Free Range Technology, Hack-It-Yerself

It Takes A Village

To make a toaster. You see, any piece of technology — whether it be a $10 toaster or a $1 million supercomputer — can’t be created by one person. It requires a host of materials and expertise that would be impossible for one person to acquire on their own. From ore to iron to steel. From oil to plastic. From 1s and 0s to a useful program. None of us can do this on our own.


This is a video from TED about one man’s journey to make a toaster from scratch inspired by the Douglas Adams quote from Mostly Harmless, “Left to his own devices he couldn’t build a toaster. He could just about make a sandwich and that was it.” Thomas Thwaite finds that it really is true. Mr. Thwaites eventually does build a toaster that, he claims, worked for 5 seconds. But in order to do it, he had to rely on other people’s knowledge and experience. He also had to use a leaf blower, a garbage can, a microwave, a train, and probably automobiles and subways. All created by others.

So, the next time you click on your computer, or start your car, or even flick the light switch to your bedroom, think about how even the simplest convenience of our modern world takes a host of people to make it and make it work.
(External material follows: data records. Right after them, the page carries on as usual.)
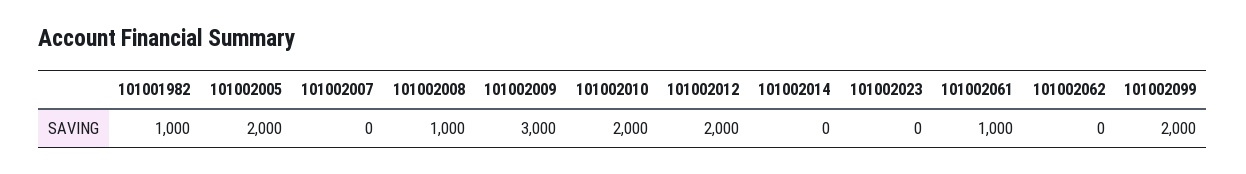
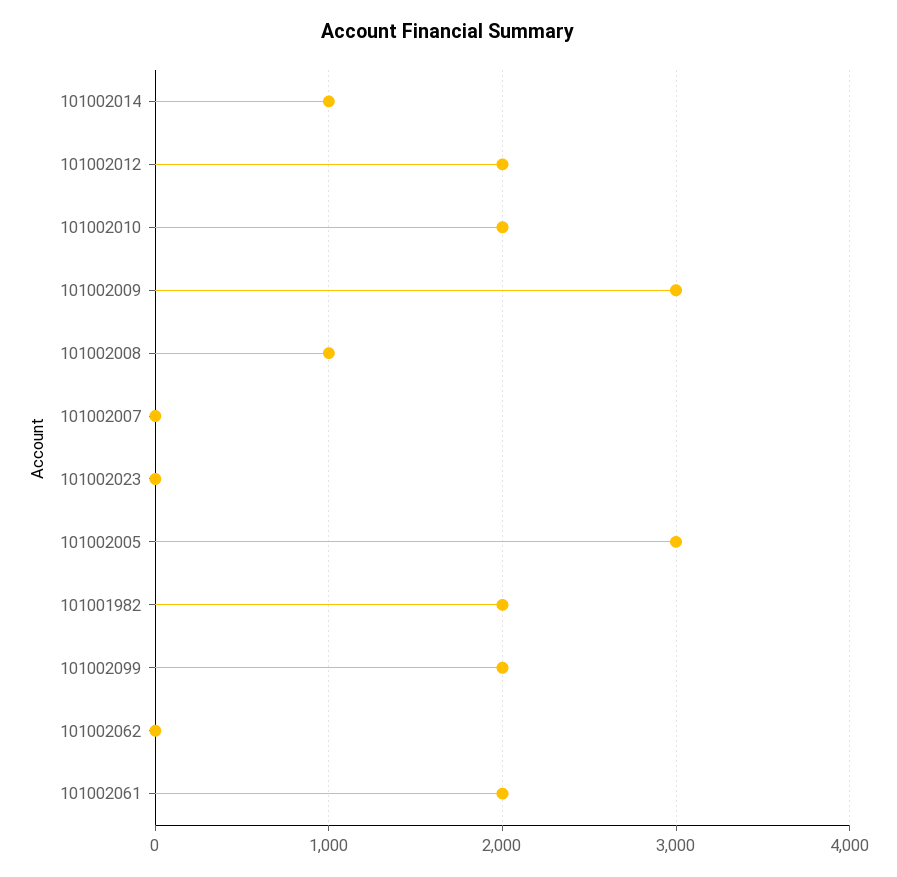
  {
-   "101001982": 1000,
+   "101001982": 2000,
-   "101002005": 2000,
+   "101002005": 3000,
    "101002007": 0,
    "101002008": 1000,
    "101002009": 3000,
    "101002010": 2000,
    "101002012": 2000,
-   "101002014": 0,
+   "101002014": 1000,
    "101002023": 0,
-   "101002061": 1000,
+   "101002061": 2000,
    "101002062": 0,
    "101002099": 2000
  }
Hat tip to Jo Schmo for sharing the link to the video! If you come across anything that interests you or that you think we should rack our brains to come up with a post about, send it along to

[Image and Video Credits: Used under the Creative Commons licence.]

  • skitter

    I really respect the idea of reinventing the wheel. Afterwards, you understand the wheel much better. And I admire his dedication to a truly DIY ethic. However, I take issue with not trying each step several times for improved results. Had he done that, he might have a working homemade toaster on his counter. And that would have emphasized individual potential, rather than ceding the win to the corporate hive-minds.

  • Feds_II

    Somewhere I have a Peter Egan article where he talks about his youth, and checking a kids crafts book out of the library in his youth. It gave plans on how to build model steam ships, and smelt your own metals, etc., and how even as a kid in the '50's, he was totally unable to do most of it. We've really lost sight of what we are capable of.

    It really does go to show what is accomplish-able when your day consists of feeding the cows, then staring at your life partner, rather than commuting 2 hours, watching tv, and playing on the intertubes. We have lost a lot of our DIY ethic. Things are too easily available too cheaply.

    I had a little DIY tractor fetish for a while, and there are amazing popular mechanics articles out there: build your own tractor in 14 easy steps. Of course 7 or 8 of those steps involve creating running fit machined parts using a hand file and a hack saw, but that didn't seem to stop anyone in the depression.

  • dwegmull

    I fancy myself as a scratchbuilder. I do build steam engines from not much more than metal. But, of course, the devil is in the details: I tend to buy cast wheels. I do buy ready made copper pipes to make boilers. Nuts and bolts are usually (but not always) off the shelf.
    With some friends we have been toying with the idea of casting our own parts in brass. So far the most "elemental" tasks I've performed are metal forming (with copper), machining (copper, brass, aluminum, steel and some plastic) and silver soldering.
    In order to do any of these tasks, I regularly use tools and materials that come from all over the world…

  • Feds_II

    Oh also: do you think I could use a modified toaster element to sipe an off-road tire?

  • I made a toaster by accident. It was supposed to be an amplifier. All it ended up being any good at was getting hot.

  • Sometimes it takes a village, but sometimes it just takes one man– provided that man is Dr. Seeling Zero.